▶ DESCRIPTION OF THE TASK: Reproduce the lines of the data below exactly, starting at the line that contains "left shoulder: (28, 255, -17)" and ending at the final line of the data.

▶ WORKING DATA:
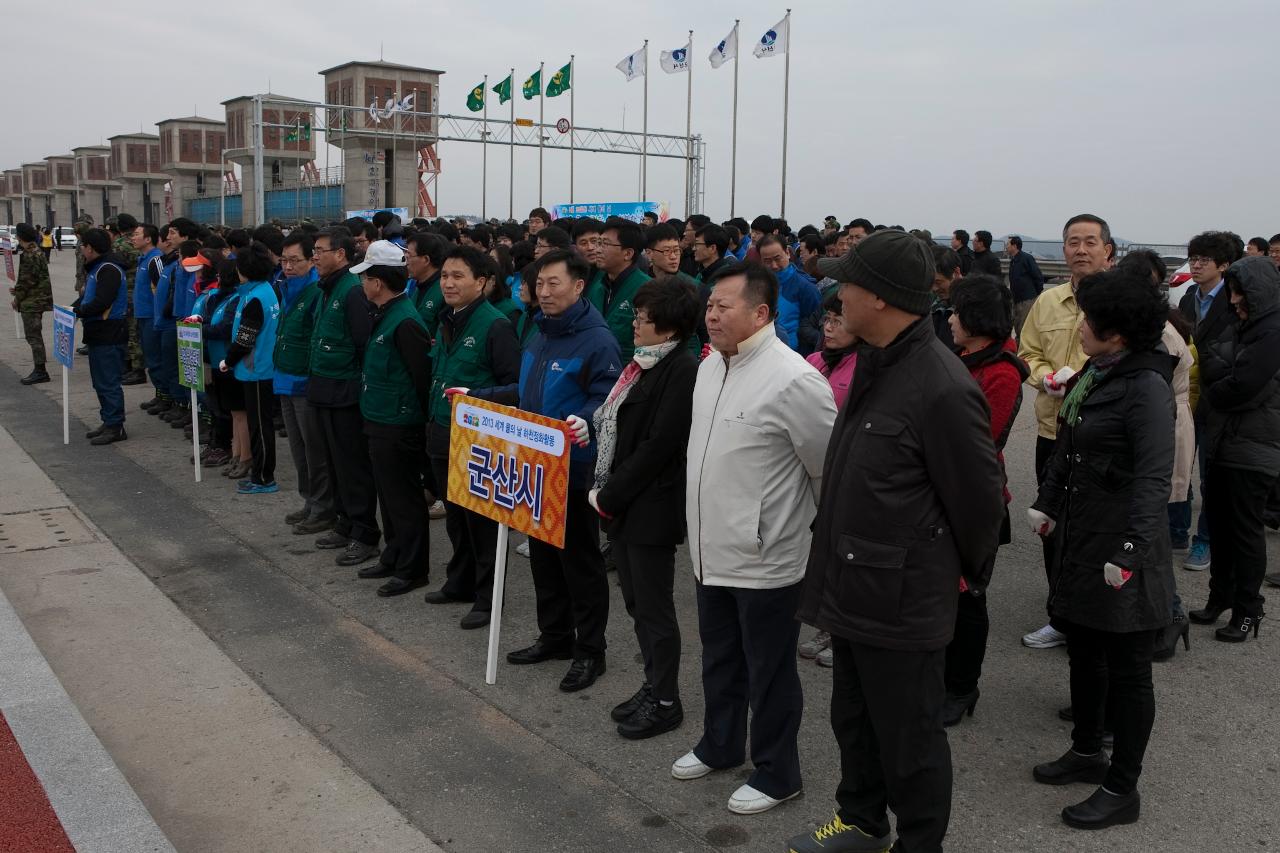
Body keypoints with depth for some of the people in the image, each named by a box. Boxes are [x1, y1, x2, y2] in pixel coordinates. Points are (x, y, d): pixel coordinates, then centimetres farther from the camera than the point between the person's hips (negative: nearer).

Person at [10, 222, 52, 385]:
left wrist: (17, 298, -8)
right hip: (39, 299, 10)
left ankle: (40, 371, -7)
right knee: (34, 335, 16)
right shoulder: (38, 252, 13)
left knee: (33, 335, -7)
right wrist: (18, 290, 17)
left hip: (31, 301, -10)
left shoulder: (28, 255, -17)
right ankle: (39, 368, 21)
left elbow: (27, 280, -19)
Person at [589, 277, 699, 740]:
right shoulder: (642, 363, 10)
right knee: (636, 601, 18)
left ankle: (665, 701, 20)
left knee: (654, 607, 4)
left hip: (651, 507, -9)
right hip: (622, 504, 9)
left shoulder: (682, 370, -17)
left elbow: (658, 446, -20)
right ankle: (654, 685, 33)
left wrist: (609, 496, -16)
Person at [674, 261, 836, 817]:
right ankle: (720, 746, 45)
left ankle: (776, 774, 28)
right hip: (712, 552, 8)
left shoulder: (793, 380, -22)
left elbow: (831, 471, -15)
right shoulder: (710, 365, 6)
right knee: (720, 662, 24)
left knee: (769, 672, 9)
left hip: (767, 558, -8)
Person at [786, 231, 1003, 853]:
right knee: (853, 719, 25)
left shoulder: (943, 389, -24)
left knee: (909, 738, 10)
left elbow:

▶ RESULT OF THIS TASK:
left shoulder: (28, 255, -17)
right ankle: (39, 368, 21)
left elbow: (27, 280, -19)
Person at [589, 277, 699, 740]:
right shoulder: (642, 363, 10)
right knee: (636, 601, 18)
left ankle: (665, 701, 20)
left knee: (654, 607, 4)
left hip: (651, 507, -9)
right hip: (622, 504, 9)
left shoulder: (682, 370, -17)
left elbow: (658, 446, -20)
right ankle: (654, 685, 33)
left wrist: (609, 496, -16)
Person at [674, 261, 836, 817]:
right ankle: (720, 746, 45)
left ankle: (776, 774, 28)
right hip: (712, 552, 8)
left shoulder: (793, 380, -22)
left elbow: (831, 471, -15)
right shoulder: (710, 365, 6)
right knee: (720, 662, 24)
left knee: (769, 672, 9)
left hip: (767, 558, -8)
Person at [786, 231, 1003, 853]:
right knee: (853, 719, 25)
left shoulder: (943, 389, -24)
left knee: (909, 738, 10)
left elbow:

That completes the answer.